### Task requirements
Could you return, exactly as written, only the lines from the one holding "годину довше" through the final line of the records below?
★ ★ ★
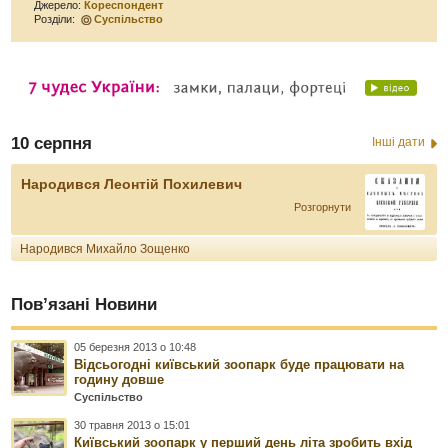
Джерело:
Кореспондент
Розділи:
Суспільство
10 серпня
Інші дати
Народився Леонтій Похилевич
Розгорнути
Народився Михайло Зощенко
Пов’язані Новини
05 березня 2013 о 10:48
Відсьогодні київський зоопарк буде працювати на
годину довше
Суспільство
30 травня 2013 о 15:01
Київський зоопарк у перший день літа зробить вхід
★ ★ ★
### Result of the exercise
годину довше
Суспільство
30 травня 2013 о 15:01
Київський зоопарк у перший день літа зробить вхід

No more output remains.